Ceci n’est pas (que) de la sculpture
- ML Teisseire
- 5 oct. 2025
- 3 min de lecture
Une pratique artistique ouverte aux autres médiums
Mes œuvres ne sont pas seulement des sculptures en bois, en pierre ou en métal. Ma pratique artistique s’est progressivement ouverte à d’autres médiums : photographie, papier, dessin et écriture.
Dans mon travail, les frontières entre les pratiques restent volontairement poreuses.

Une lettre typographique peut devenir sculpture. Le bois peut devenir support de dessin. Une photographie peut s'intégrer à la matière. Un document ancien ou une mémoire technique peut devenir le point de départ d'une création. Et le papier peut se transformer en objet, en volume, en cloison, en vitrail ou porter un message venu d'un autre temps.
Ce qui m'intéresse n'est pas tant de rester dans les limites d'une discipline que de chercher ce qui se passe à leur rencontre.
Quand les matières et les écritures se rencontrent
Cette façon de travailler est profondément liée à mon intérêt pour les traces, l'écriture et la mémoire.
L'écriture peut être dessinée, gravée, découpée ou sculptée. La matière peut devenir une surface à lire. Une photographie peut faire surgir une mémoire tandis qu'une forme sculptée lui donne une nouvelle présence.
Chaque médium apporte alors ses propres possibilités.
Le bois n'offre pas la même relation au geste que le papier. Une photographie ne raconte pas une histoire de la même manière qu'une sculpture. Une lettre découpée dans la matière n'est plus seulement un signe : elle devient volume, présence, objet.

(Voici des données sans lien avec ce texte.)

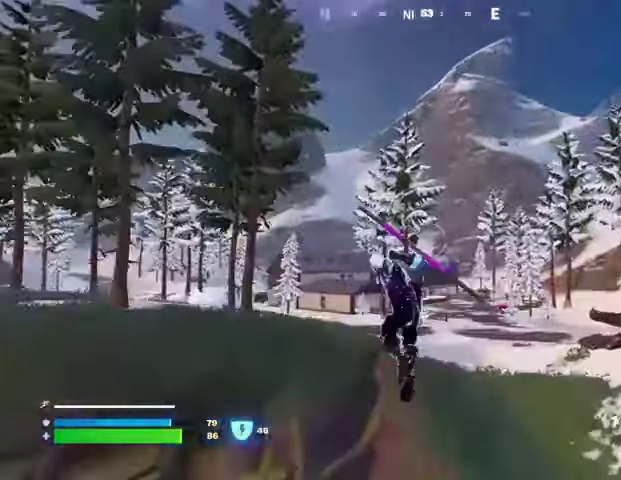
{"dt_ms": 500, "buttons": [], "left_stick": "up-left", "right_stick": "center", "events": [[133, "L2", "down"], [133, "right_stick", "up-left"], [167, "L1", "down"], [267, "L1", "up"], [267, "L2", "up"], [267, "right_stick", "center"], [367, "left_stick", "up-left"]]}
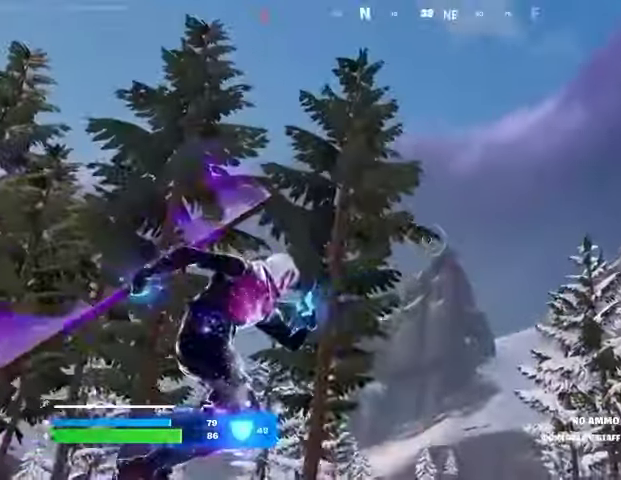
{"dt_ms": 500, "buttons": [], "left_stick": "up-left", "right_stick": "center", "events": [[100, "right_stick", "down"], [433, "right_stick", "center"]]}
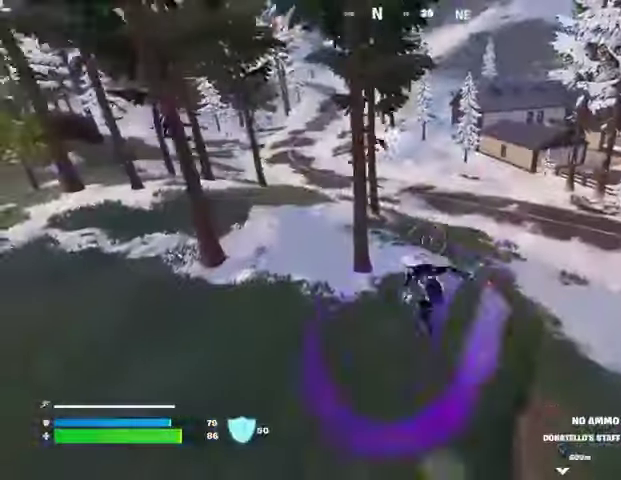
{"dt_ms": 500, "buttons": [], "left_stick": "up-left", "right_stick": "right", "events": [[400, "right_stick", "right"]]}
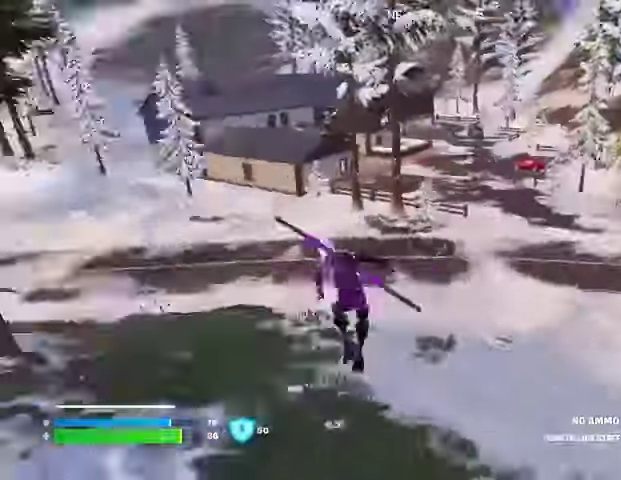
{"dt_ms": 500, "buttons": [], "left_stick": "up-left", "right_stick": "center", "events": [[33, "L1", "down"], [67, "right_stick", "center"], [100, "L1", "up"], [167, "L1", "down"], [233, "R3", "down"], [267, "L1", "up"], [333, "R3", "up"]]}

Je ne cherche donc pas nécessairement à choisir entre sculpture, photographie, dessin ou écriture. Je cherche ce que chacun peut apporter aux autres.
Un fil tendu entre héritage et création
C'est dans cet esprit que j'ai eu le plaisir de croiser mon univers avec ceux de Claire Aïcha Grotowski (Filamensoie) et de Djoulia H, dans l'exposition Un fil tendu entre héritage et création, présentée à la Maison de Pays de Mornant.
Nos démarches étaient très différentes, mais elles se rejoignaient autour de questions qui me sont chères : l'héritage, la mémoire, la matière et la transformation.
Le lieu lui-même prolongeait ce dialogue. La Maison de Pays conserve en effet la mémoire du tissage du velours de soie, notamment à travers la présence d'un ancien métier à tisser. Cette histoire du geste et de la matière faisait écho aux trois univers présentés dans l'exposition.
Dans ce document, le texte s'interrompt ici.